According to this model, the more you strengthen your relationships through acts of connection, the more likely you are to empathize with other individual perspectives. When these efforts are collective, they can increase understanding, compassion, and community throughout society. Topics like war and oppression can feel overwhelming and abstract, but when you connect with someone you care about, the abstract becomes real.

But does this theory hold true when it comes to real-world data?

Small acts of connection change attitudes

Numerous studies support the power of individual acts of connection to drive larger-scale change.

For example, researchers studying the political divide in the United States found that participants who identified as Democrats or Republicans largely “disliked” people from the other group. negative assumptions about the other person’s morality. People also said they valued moral values ​​such as justice, respect, loyalty and the willingness to harm others.

I deliberately leave out which political group prefers which characteristics; These all sound like positive traits, right? Although participants thought they disliked each other politically, they also valued characteristics that benefited relationships.

One interpretation of these findings is that the more people act on each other, the more loyal friends they become and community members People who want to prevent harm to others are more likely to moderate large-scale social and political disagreements.

Even more convincing, another study found that Hungarian and Romanian students, i.e. ethnic groups have a history full of social tensions and say they have strong friendships with each other. reported that attitudes towards the other group increased. Having a rocky friendship with someone from the other group actually damaged attitudes towards the other ethnic group as a whole. Again, cultivation quality of relationshipsEven on an objectively small scale, they had powerful effects in reducing large-scale tensions.

In another study, researchers examined prejudice toward what psychologists call an outgroup: a group to which you don’t belong based on ethnicity, political affiliation, or simply your preference for dogs over cats.

They asked participants to think about the positive qualities of someone they know or their own positive qualities. When participants wrote about the positive qualities of someone else rather than themselves, they later reported: lower levels of prejudice against the outgroup-even if the person they are writing about has no connection to that outgroup. Here, instead of moving away from prejudice, turning to appreciating the other was an effective way to transform prejudiced beliefs.

So small acts of connection can change personal attitudes.
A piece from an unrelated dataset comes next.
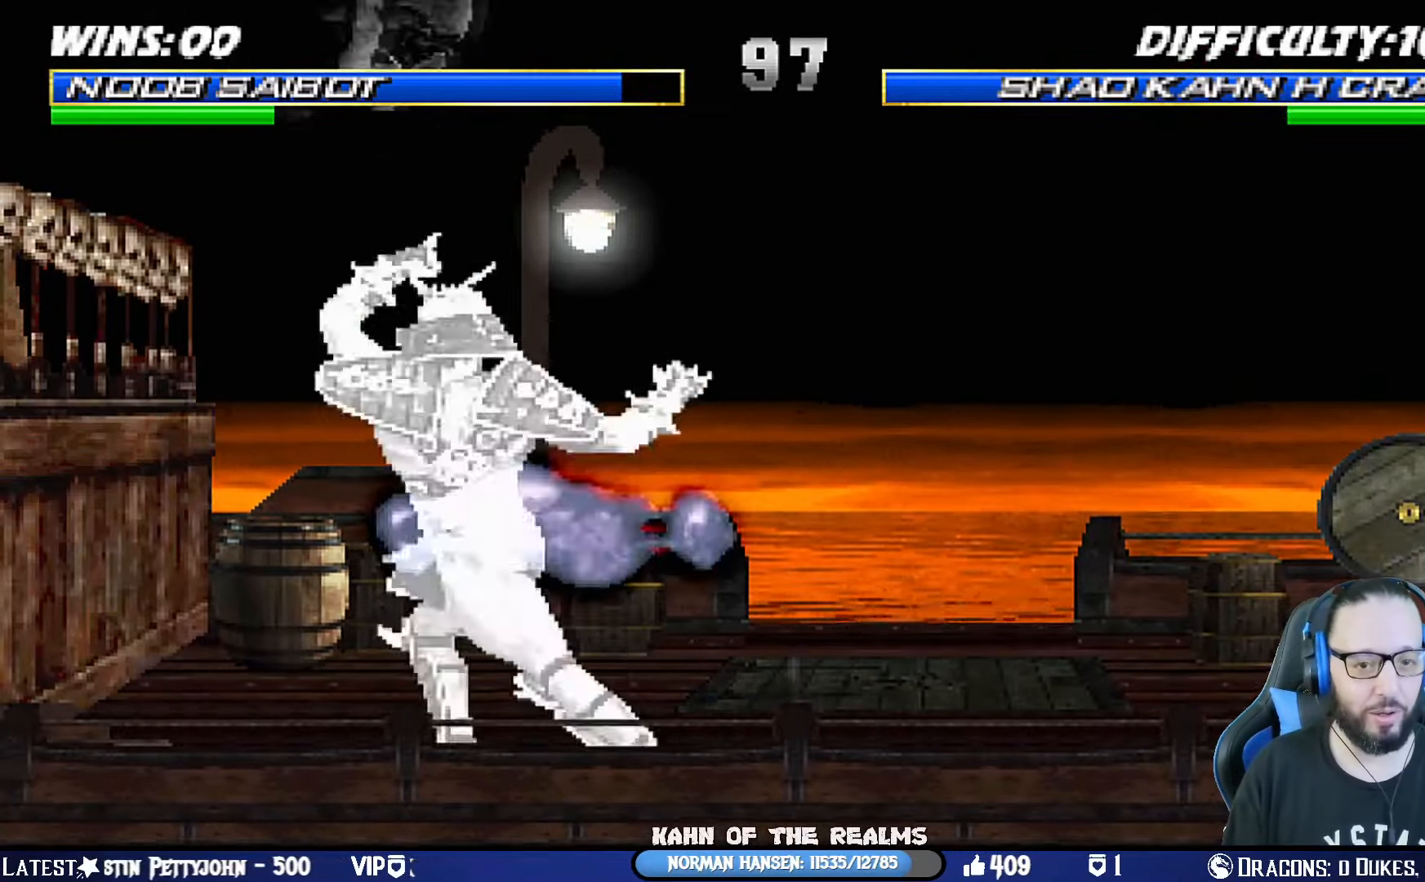
{"buttons": ["SQUARE", "L1"], "left_stick": "center", "right_stick": "center", "events": [[101, "SQUARE", "up"], [201, "SQUARE", "down"], [251, "SQUARE", "up"], [301, "DPAD_LEFT", "down"], [334, "SQUARE", "down"], [418, "DPAD_LEFT", "up"], [418, "SQUARE", "up"], [468, "SQUARE", "down"]]}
So can these really affect societies?

From one to one to society at large

Each person is embedded in their own networks with the people and the world around them; psychologists do this social ecology. Compassionate change at every level Changing a person’s social ecology (intrapersonal, interpersonal, or structural) can affect all other levels in a kind of positive feedback loop or upward spiral.

For example both System-level anti-discrimination programming in schools Inter-student and interpersonal support act reciprocally to shape school environments for students from historically marginalized groups. Individual actions again play a key role in these positive effects. domino effects.
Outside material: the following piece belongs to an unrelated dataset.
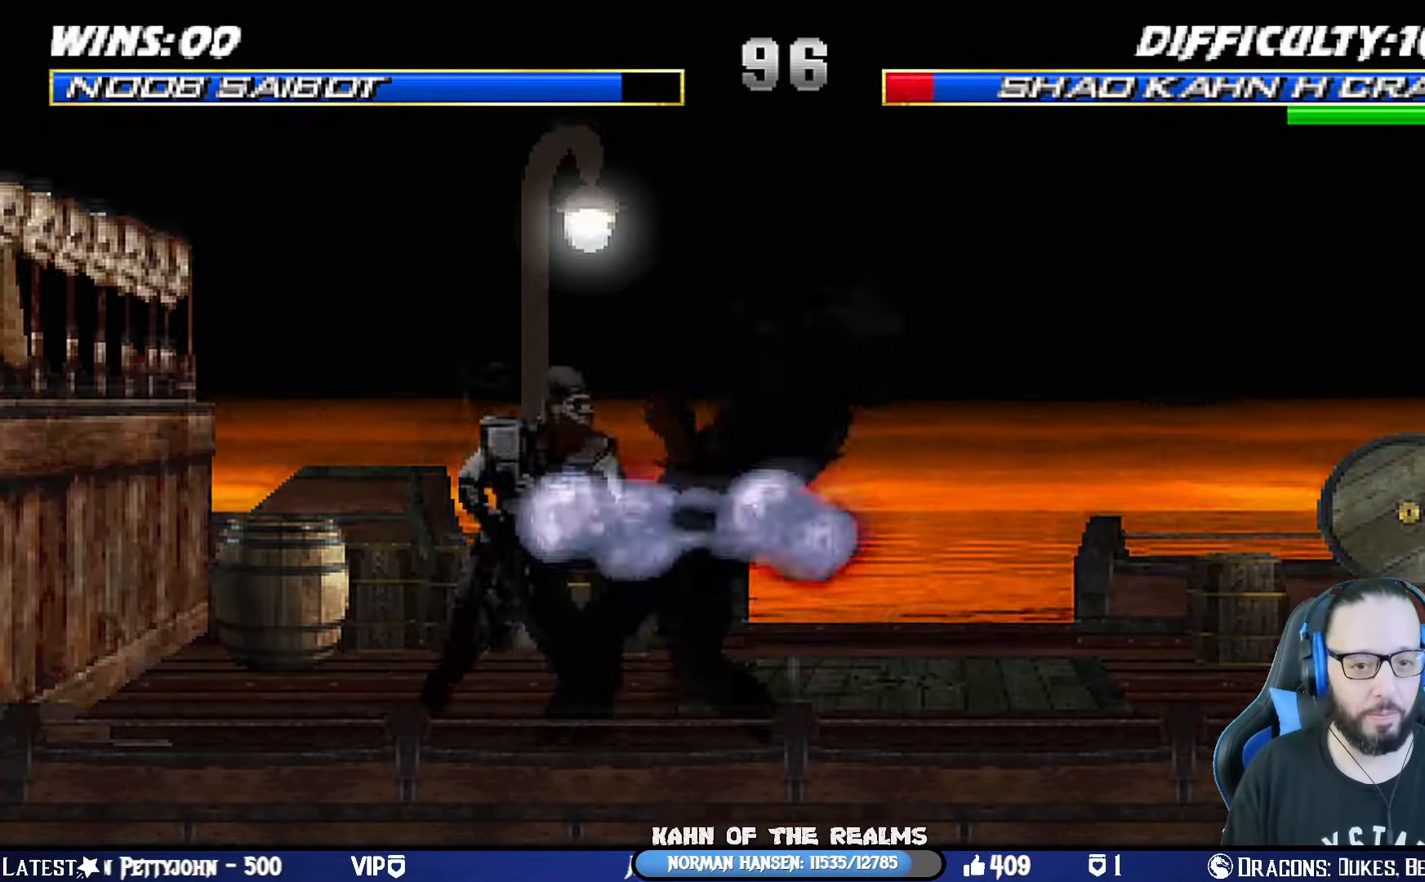
{"buttons": ["CIRCLE", "TRIANGLE", "L1", "DPAD_UP", "DPAD_RIGHT"], "left_stick": "center", "right_stick": "center", "events": [[33, "TRIANGLE", "down"], [83, "CIRCLE", "down"], [83, "R1", "down"], [83, "SQUARE", "up"], [100, "R1", "up"], [133, "TRIANGLE", "up"], [200, "TRIANGLE", "down"], [250, "TRIANGLE", "up"], [300, "TRIANGLE", "down"], [334, "DPAD_RIGHT", "down"], [400, "CIRCLE", "up"], [400, "DPAD_UP", "down"], [400, "TRIANGLE", "up"], [434, "CIRCLE", "down"], [450, "TRIANGLE", "down"]]}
Even as a researcher of human connection, I am amazed at how far I and others have moved toward mutual understanding simply by caring about each other. So, after all, what are small acts of connection other than acts of strengthening relationships that strengthen communities and impact societies?

In most of my clinical work, I use a model called: social app—or “intentional community building”—as a form of therapy For people recovering from serious mental illnesses such as schizophrenia. And if intentional community building can address some of the most debilitating conditions of the human psyche, I believe it follows that it can also help address the most debilitating conditions of human societies in general.

Simply put, science supports the idea that engaging with each other in small ways can be transformational. I will die on that hill too.